* Given passage
****************************************

Anyway, at the company I work for we managed to take a non-trivial win32 app, written in C++, and port it to Linux (tested on RedHat and Suse), Solaris, SCO UnixWare and OpenServer, HP-UX, AIX and OpenVMS. Easy no, doable yes.

Dan Shappir
Saturday, January 03, 2004

Just a note: For cross-platform scripting, the Rebol language is very impressive. This very tiny, quick interpreter runs identically on dozens of OSes:

http://www.rebol.com/platforms.shtml
http://www.rebol.com/view-platforms.shtml

Rebol prizes platform independence above all else, which is nice for some tasks. The flip side of this is that it comes at the expense of OS specific system calls.

Likes long walks, short piers
Saturday, January 03, 2004

Shlomi Fish, have you ever worked on a real java project?  Its obvious to me that you havent, but correct me if i'm wrong.  There are a lot of things that java sucks at, but a couple things its great at.  The last two java projects i've worked on wouldn't have been possible in perl without some major, custom modules (which would probably have to be done in c or c++?), and yes, it could have been done in c++, but it would have taken 3 times as long.  I'd also guess that the equivelant of 300k lines of java in C++ is something like 600k+.    As for portability?  all the developers have their own development enviorments on their WINDOWS laptops, and our staging and production envoirments are beefed up linux servers.  And guess what?  With the exception of one problem the first time we moved over, everything works! 

vince
Saturday, January 03, 2004

Another option is a combination of interpreted script with compiled code where speed is really needed. I suspect that for most applications, the need for optimized C is more in a C programmer's imagination.

Tom Hathaway
Saturday, January 03, 2004

Dan Shappir: I realize mastery of Object Oriented Programming and knowing how to avoid the write struct stuff are orthogonal. But I specified it to show that the guy who wrote it was not very clueless, and still made this (possibly common) mistake.

****************************************

* Dataset
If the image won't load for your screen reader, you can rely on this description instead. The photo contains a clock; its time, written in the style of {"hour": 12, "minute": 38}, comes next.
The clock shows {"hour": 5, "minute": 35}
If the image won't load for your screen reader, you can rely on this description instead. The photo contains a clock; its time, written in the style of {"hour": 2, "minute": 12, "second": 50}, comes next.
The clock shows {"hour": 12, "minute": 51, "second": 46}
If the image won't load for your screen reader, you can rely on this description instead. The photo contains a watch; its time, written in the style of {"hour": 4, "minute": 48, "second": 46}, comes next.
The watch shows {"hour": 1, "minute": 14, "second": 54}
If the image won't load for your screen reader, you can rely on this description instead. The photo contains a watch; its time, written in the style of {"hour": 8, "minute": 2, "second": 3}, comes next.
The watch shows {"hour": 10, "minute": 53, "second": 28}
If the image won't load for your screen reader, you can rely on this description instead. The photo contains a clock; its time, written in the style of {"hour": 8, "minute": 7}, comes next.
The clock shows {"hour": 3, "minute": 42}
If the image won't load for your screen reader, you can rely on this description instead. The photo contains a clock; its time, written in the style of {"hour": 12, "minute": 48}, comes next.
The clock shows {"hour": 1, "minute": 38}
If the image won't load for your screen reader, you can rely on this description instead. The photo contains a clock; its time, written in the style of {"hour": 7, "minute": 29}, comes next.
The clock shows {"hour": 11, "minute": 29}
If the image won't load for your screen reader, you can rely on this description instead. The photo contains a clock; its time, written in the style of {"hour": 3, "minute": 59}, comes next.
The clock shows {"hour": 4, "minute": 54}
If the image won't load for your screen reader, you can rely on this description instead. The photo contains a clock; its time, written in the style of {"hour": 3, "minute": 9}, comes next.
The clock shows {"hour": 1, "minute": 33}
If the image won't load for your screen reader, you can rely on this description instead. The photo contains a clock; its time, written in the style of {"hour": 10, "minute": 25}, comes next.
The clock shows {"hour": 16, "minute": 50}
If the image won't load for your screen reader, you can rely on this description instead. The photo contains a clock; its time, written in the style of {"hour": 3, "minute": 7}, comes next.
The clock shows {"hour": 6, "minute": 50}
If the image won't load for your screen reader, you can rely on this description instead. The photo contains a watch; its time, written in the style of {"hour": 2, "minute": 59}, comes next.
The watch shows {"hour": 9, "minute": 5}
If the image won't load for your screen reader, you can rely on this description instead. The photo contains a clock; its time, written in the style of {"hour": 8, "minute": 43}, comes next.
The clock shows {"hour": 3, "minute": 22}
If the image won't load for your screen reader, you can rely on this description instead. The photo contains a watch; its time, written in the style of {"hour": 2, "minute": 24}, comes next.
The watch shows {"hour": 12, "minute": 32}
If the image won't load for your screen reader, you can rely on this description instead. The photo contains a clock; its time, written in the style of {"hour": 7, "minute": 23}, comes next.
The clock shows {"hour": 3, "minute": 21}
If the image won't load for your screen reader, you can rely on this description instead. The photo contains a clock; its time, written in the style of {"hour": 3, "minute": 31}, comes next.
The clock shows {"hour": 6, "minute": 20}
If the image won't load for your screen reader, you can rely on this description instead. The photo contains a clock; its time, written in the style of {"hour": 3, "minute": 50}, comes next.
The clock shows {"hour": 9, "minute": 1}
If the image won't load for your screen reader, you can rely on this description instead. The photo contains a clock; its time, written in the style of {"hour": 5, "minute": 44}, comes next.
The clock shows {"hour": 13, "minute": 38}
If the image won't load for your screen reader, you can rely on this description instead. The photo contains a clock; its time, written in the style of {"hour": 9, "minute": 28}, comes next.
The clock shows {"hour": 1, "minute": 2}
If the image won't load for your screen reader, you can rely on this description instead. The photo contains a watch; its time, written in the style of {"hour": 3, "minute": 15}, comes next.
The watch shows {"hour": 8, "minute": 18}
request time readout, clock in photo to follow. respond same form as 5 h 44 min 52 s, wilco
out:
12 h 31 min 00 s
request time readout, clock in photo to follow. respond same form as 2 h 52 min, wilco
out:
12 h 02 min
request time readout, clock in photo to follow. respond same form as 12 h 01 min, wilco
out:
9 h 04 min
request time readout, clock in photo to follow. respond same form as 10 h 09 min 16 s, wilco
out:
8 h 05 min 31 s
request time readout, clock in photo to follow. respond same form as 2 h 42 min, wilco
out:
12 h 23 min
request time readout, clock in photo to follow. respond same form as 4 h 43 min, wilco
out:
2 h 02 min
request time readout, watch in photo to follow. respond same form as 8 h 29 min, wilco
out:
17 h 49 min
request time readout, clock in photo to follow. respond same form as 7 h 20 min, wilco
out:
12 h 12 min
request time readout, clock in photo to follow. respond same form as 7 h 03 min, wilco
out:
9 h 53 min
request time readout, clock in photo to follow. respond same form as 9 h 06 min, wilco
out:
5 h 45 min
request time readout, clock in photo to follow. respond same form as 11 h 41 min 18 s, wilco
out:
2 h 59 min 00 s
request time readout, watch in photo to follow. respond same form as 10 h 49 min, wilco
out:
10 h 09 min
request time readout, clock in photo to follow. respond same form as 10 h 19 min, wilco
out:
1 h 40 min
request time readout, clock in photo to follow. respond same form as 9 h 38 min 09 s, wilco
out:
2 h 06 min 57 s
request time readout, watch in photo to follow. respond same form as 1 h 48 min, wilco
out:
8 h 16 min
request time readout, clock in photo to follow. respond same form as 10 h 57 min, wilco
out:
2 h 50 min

****************************************

* To-do list
1/ In the portability thread, what does Rebol give up in exchange for platform independence?
2/ Sum up the portability thread in two sentences.
3/ Extend the portability thread past its final sentence.
The data has nothing to do with the portability thread.

* Task answers
1/ It gives up OS-specific system calls.

2/ Posters describe porting a non-trivial C++ win32 app to Linux, several Unix systems and OpenVMS, and praise the tiny Rebol interpreter for running identically on dozens of OSes at the cost of OS-specific system calls. One poster defends Java by pointing to a project developed on Windows laptops and run on Linux servers, another suggests pairing interpreted script with compiled code where speed is needed, and the last says the author of some flawed code was not clueless but still made a possibly common mistake.

3/
Actually it was much worse, as he decided to use a padding of 1 byte in the internal DLL (to save space on the disk ?) and use 4 bytes padding by the application. This made me have to write an ugly conversion problem.

In any case, the safest UNIXish way to write a binary data file is to serialize each relevant member of the participating array individually. You can do it in C++ by declaring a stream operator (as you've demonstrated), and in C by declaring a couple of nifty functions. Not too hard, but still requires a clueful developer.

Shlomi Fish
Saturday, January 03, 2004

vince: good for you and your Java project. In any case, I still think Java is used (mainly in the industry, but not only) for many tasks that are otherwise very easily done in Perl and friends. I worked on a Java project a while back:

MikMod for Java - http://t2.technion.ac.il/~shlomif/jmikmod/

It was written for JDK 1.0.x, but still can be easily ported to JDK 1.4.x. My impressions from the language were not entirely positive (but, OTOH, not entirely negative, either). Back then, I found it vastly incompatible with C or C++, it was very slow after I eliminated all pointer arithemtics, and it's quite verbose (even though I did not felt it too much). The fact all structs were references causes it to have a huge memory overhead sometimes. Its proprietary nature also is a huge drawback.

I'm not saying it does not have its uses, just that it doesn't go as far as Perl and friends do. For that matter, I also found C++ lacking in some respects and used ANSI C for one of my projects:

http://vipe.technion.ac.il/~shlomif/lecture/Freecell-Solver/slides/why_not_cpp.html

Finally, when I see a Java project in Freshmeat, I almost usually avoid trying it out. Those things are usually a dependency hell, difficult to debug, and cause too many problems.

Shlomi Fish
Saturday, January 03, 2004

Tom Hathaway: most applications need not be very fast, and can easily be written in Perl. Some applications, however, seriously do.

When working with Perl, you need to understand that some operations are fast (like regexps search and replace or built-in functions), while stupid loops, conditionals, etc. have a lot of overhead. It's kind of like working in Matlab, where you have to think in matrix operations, and cannot simply use loops all over the place. (or it will be dog slow).

Shlomi Fish
Saturday, January 03, 2004

As a windows programmer I have always been frustrated by windows mechanisms not available in unix. I hadnt really considered that it goes the other way also. What are these unix mechanisms your mention?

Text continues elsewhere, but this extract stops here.